Now you need to determine the bag you are going to use. Spell bags can be made of just about any material, they can be a flat piece of cloth (usually a square), a drawstring bag, or a little bag that can be tied with a ribbon or string. The material is up to the witch casting the spell. Traditionally, they are made of plain colored cotton cloth, but can be made of silk, organza, leather, woven materials, wool, new fabric, and even old fabric. If reusing fabric, you can add extra punch by using a piece of fabric that was part of the clothes of the person you are casting the spell for. In the case of a self-love spell, you may look in your closet for an old, ready to be trashed shirt that made you feel pretty when you wore it before it became too worn to wear. Say for example, I have a tee shirt that always made me feel like a beautiful woman when I wore it, but now it is torn, I can cut a square from that shirt before I toss it in the rag bag, a 6 inch by 6-inch square is more that large enough. I’m going to lay my fabric out on my altar, cleanse it with incense smoke and visualized white light.

Now I’m going to gather the ingredients that my research tells me are good for self-love spells. I will then bless them with white light and incense smoke. Then, I will take a pinch of each ingredient and place it in the center of the cloth. As I place each ingredient, I will let it know what my intention is and that ingredient’s role in the spell. For example, “Red rose petals, symbol of love, you are to bring that love to my self-love spell and help me love myself.”

The ingredients you can add to a spell bag are numerous.
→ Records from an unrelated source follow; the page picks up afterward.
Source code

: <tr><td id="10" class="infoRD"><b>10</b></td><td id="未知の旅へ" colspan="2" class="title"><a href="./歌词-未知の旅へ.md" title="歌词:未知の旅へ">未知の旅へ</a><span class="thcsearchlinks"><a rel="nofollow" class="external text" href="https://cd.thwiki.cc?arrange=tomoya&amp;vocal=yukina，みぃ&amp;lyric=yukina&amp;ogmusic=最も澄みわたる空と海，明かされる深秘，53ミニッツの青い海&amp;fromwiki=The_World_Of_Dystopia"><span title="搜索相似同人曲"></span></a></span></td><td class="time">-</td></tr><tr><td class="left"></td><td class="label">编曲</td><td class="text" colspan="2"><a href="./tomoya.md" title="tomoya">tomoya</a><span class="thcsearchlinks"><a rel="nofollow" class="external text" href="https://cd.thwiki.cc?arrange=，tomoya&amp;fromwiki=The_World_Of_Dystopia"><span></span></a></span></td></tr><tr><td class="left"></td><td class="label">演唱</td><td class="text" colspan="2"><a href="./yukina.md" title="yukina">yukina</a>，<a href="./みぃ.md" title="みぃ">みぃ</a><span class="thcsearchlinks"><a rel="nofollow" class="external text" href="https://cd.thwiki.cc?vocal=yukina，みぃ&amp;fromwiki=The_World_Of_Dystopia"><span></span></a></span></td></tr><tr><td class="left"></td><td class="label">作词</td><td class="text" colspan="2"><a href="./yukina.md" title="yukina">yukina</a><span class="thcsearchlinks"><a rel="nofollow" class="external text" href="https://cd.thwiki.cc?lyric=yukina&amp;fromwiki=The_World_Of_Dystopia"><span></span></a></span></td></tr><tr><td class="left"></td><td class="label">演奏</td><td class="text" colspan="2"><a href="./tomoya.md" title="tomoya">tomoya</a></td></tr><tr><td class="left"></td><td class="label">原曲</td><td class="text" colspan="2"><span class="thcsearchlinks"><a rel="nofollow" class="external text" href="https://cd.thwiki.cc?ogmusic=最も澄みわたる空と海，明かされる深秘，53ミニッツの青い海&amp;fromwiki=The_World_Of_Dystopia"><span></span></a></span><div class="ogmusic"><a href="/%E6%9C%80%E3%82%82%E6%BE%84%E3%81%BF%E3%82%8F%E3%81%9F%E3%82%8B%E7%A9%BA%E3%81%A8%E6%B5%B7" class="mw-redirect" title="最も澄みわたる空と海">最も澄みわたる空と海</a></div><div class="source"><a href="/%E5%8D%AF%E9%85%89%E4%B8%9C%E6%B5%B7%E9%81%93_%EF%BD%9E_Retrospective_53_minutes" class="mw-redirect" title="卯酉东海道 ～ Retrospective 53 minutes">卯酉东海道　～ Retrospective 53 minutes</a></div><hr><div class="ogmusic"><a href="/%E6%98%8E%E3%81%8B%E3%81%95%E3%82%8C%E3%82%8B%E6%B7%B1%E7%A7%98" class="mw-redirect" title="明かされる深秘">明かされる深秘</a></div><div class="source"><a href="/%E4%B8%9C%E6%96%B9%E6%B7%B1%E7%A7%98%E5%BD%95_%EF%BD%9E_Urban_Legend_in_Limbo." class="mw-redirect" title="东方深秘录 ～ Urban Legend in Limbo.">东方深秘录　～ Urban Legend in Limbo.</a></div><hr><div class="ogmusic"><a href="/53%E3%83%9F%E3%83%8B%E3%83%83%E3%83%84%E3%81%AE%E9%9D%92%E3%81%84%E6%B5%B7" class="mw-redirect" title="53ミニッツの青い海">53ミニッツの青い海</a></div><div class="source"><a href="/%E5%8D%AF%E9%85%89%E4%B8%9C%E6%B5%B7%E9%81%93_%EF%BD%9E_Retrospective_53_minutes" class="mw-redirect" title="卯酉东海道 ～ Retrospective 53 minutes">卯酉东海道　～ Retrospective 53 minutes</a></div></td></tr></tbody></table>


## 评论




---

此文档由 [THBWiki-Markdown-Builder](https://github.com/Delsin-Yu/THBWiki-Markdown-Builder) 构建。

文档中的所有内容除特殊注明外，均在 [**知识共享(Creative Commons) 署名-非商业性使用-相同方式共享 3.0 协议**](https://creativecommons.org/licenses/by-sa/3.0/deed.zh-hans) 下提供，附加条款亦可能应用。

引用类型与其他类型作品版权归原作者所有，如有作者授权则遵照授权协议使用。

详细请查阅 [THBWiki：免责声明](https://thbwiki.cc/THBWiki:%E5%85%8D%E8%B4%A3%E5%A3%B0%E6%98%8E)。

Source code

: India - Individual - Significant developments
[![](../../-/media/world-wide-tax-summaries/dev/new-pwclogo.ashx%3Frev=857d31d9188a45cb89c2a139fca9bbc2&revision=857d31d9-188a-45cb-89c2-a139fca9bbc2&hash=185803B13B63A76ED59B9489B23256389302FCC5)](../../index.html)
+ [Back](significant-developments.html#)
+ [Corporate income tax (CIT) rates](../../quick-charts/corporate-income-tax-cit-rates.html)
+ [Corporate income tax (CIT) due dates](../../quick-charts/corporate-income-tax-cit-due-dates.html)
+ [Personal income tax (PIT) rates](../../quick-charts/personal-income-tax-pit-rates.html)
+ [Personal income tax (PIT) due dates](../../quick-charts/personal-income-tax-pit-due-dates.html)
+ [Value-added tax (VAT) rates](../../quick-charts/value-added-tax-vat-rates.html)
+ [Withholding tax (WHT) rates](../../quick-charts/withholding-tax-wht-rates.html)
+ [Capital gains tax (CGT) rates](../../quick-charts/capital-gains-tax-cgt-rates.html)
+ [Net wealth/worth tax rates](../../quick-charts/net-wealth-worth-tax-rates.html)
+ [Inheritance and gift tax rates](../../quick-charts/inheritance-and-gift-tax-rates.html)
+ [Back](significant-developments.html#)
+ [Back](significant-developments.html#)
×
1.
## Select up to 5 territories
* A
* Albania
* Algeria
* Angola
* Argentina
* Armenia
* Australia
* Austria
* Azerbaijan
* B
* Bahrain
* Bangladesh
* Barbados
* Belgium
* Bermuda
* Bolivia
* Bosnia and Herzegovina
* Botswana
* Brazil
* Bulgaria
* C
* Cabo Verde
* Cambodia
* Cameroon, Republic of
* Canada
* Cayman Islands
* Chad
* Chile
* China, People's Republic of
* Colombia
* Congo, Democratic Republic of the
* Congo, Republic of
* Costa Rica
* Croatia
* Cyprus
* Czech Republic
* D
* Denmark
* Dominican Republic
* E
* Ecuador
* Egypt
In addition to herbs and crystals, you can use various salts, magical dirt (graveyard dirt, dirt from your home, sand from a special beach, etc.), ashes (ashes from incense, a sacred fire, ash from a lightning struck tree, etc.), charms and trinkets, buttons, papers (magic spell words, intentions, name of the person the spell is for), or tag locks (physical object or name of the person the spell is for). Two little notes on ingredients, do not add anything wet or fresh to a spell bag because it could leak or mold, and if you are burying your bag, don’t add anything that won’t biodegrade or could harm the Earth.

After you are done placing everything in your bag, gather the fabric and tie it closed. Repeat the intention over the bag one last time. What you do at this point is dependent on the spell you cast. Some spell bags are carried, some are kept on the altar, some are burnt or buried, and some are left sitting somewhere that it will be seen by you on a regular basis.